J'ai tellement envie de vousDans leur grande majorité, les lettres sont celles d’Henri. C’est dommage de ne pas avoir les réponses des femmes à qui il écrivait, mais comme souvent avec l’Histoire, il y a des aléas dans ce qui nous est parvenu au fil des siècles !

J’ai préféré l’introduction et les chapeaux des parties, qui nous parlent du roi et de ses relations avec les femmes, de leur place dans sa vie. Les lettres en elles-mêmes deviennent vite redondantes. Le roi y parle de tellement de choses différentes – potins de cour, mouvements de troupe, état de santé des uns et des autres – et il peut être si difficile de dater ces missives, que tout ça apparaît un peu décousu. Les lettres servent davantage à illustrer les propos de Françoise Kermina, qui pourtant les commente.

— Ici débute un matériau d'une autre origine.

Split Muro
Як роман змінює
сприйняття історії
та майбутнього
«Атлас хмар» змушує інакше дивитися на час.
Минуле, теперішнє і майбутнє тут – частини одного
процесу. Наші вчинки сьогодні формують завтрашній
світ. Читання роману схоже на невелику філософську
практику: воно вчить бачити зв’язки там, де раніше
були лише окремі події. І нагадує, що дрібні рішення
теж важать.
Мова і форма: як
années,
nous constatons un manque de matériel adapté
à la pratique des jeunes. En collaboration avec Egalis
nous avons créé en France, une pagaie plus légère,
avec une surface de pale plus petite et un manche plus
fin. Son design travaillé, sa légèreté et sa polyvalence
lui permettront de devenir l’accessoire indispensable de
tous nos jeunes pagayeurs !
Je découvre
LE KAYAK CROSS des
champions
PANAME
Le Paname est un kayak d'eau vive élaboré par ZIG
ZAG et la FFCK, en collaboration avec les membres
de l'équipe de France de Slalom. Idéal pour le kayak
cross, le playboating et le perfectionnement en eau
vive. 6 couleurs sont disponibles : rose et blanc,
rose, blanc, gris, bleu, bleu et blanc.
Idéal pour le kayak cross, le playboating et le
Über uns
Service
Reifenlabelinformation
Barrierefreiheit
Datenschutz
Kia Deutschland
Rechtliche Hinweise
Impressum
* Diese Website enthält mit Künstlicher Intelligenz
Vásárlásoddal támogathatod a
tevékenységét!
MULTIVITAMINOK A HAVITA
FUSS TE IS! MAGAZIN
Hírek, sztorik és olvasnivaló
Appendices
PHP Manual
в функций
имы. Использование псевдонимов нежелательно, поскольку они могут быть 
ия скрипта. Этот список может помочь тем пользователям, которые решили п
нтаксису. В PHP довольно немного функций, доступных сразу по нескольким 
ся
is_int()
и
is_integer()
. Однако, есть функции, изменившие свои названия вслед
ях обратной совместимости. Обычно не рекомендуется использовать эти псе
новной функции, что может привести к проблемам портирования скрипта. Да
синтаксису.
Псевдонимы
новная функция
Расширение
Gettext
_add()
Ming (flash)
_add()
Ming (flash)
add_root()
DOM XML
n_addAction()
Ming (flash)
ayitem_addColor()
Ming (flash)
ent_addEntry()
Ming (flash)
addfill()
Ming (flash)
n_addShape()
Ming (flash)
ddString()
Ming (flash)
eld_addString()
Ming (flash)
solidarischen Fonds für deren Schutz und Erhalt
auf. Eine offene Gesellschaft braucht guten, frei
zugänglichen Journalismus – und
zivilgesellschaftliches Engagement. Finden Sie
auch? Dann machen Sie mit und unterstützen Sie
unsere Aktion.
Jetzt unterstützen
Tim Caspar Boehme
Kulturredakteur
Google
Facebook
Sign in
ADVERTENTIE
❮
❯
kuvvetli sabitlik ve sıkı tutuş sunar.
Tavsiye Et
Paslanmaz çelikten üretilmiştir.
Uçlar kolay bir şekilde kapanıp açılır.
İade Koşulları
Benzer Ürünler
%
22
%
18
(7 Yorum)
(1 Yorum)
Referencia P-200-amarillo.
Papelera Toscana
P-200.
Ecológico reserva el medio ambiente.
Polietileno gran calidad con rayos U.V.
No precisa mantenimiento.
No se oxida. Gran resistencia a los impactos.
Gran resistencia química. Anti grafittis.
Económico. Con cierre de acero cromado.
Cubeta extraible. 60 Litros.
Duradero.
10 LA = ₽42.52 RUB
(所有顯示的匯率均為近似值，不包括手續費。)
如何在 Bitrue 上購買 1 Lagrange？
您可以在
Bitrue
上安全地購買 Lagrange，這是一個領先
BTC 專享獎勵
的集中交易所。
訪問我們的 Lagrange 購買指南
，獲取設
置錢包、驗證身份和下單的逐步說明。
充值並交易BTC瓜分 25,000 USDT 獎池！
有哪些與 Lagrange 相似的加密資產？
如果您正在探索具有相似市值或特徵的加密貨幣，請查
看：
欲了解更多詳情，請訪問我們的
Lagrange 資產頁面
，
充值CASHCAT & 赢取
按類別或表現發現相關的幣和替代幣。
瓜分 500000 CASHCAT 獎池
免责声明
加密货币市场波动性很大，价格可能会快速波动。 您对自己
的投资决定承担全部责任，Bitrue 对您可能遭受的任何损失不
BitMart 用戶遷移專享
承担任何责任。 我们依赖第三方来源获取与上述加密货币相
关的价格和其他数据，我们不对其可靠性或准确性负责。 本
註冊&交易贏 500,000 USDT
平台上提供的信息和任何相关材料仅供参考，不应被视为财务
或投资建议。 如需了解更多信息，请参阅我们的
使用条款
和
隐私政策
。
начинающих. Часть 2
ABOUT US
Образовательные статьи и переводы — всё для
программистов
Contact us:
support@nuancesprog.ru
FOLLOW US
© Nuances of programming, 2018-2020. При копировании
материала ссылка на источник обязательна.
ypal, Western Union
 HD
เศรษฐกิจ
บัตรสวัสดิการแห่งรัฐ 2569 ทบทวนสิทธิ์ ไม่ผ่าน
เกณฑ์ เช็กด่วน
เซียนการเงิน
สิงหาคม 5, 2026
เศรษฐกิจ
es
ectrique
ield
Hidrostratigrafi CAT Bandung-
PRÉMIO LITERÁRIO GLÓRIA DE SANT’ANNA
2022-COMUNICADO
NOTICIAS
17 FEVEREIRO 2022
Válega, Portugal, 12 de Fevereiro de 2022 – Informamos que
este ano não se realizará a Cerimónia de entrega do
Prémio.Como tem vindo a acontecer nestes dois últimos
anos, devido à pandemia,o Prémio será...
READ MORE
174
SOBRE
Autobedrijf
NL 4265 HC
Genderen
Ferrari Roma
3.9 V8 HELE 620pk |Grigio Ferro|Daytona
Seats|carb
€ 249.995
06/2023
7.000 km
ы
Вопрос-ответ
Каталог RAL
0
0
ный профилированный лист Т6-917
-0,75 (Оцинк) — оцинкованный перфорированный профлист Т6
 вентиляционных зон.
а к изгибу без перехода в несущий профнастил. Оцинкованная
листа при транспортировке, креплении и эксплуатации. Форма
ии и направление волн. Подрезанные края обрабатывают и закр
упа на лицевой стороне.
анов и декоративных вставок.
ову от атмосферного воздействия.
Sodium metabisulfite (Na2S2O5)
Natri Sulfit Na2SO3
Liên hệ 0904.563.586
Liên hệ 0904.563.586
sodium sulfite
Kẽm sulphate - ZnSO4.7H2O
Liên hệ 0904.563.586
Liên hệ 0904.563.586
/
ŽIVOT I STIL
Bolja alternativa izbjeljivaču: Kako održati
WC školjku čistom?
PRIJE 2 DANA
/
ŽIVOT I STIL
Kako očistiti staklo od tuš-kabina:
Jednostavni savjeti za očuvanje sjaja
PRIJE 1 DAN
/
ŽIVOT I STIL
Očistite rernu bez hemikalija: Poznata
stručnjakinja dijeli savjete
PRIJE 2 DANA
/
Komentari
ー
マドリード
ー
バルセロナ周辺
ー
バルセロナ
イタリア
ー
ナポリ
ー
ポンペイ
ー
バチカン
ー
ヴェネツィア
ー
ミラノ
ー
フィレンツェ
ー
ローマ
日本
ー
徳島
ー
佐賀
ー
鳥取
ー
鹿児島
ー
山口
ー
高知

C’est tout de même un ouvrage intéressant pour découvrir la personnalité de ce roi dont on connaît tous les nom. J’ai appris pas mal de petits détails sur lui : un peu chouineur sur sa santé, très « famille », assez intransigeant en général mais manquant de courage pour affronter les conflits avec ses maîtresses, pas spécialement doué avec les femmes… Autant de choses qui détonnent avec l’idée qu’on se fait généralement de lui.

Le livre nous présente en particulier trois maîtresses : la comtesse de Gramont, dite Corisande, que je ne connaissais pas du tout ; Gabrielle d’Estrées ; et Henriette d’Entragues, marquise de Verneuil. À leurs histoires se mêlent celle des deux épouses royales, Marguerite de Valois (la fameuse « Reine Margot ») et Marie de Médicis. On ne les voit qu’en filigrane. pour en apprendre plus sur elles, je vous renvoie plutôt aux livres de Simone Bertière Les Années sanglantes  et Les Deux Régentes.

Le personnage qui m’a le plus intriguée, c’est au final Catherine de Bourbon, la sœur d’Henri. Le peu qui est dit d’elle m’a interpellée et m’a fait de la peine. Je suis curieuse d’en savoir plus (j’ai mis cet ouvrage dans ma wish-list de ce coup-là).

En bref, pas mon préféré de la collection La Lettre et la Plume, mais j’apprécie toujours autant le concept et j’ai passé un moment agréable à parcourir ces lettres et à en apprendre plus sur notre « bon roi Henri ».

Le roi à Gabrielle d’Estrées

Je ne sais de quel charme vous avez usé, mais je ne supportais point les autres absences avec tant d’impatience que celle-ci, il me semble qu’il y a déjà un siècle que je suis éloigné de vous. Vous n’aurez que faire de solliciter mon retour, je n’ai artère ni muscle qui à chaque moment ne me représente l’heur de vous voir, et ne me fasse sentir du déplaisir de votre absence. Croyez, ma chère souveraine, que l’amour ne me violenta jamais comme il fait. J’avoue avoir tout sujet de m’y laisser mener, aussi le fais-je avec une naïveté qui témoigne la réalité de mon affection, parce que je m’assure que vous n’en doutez pas.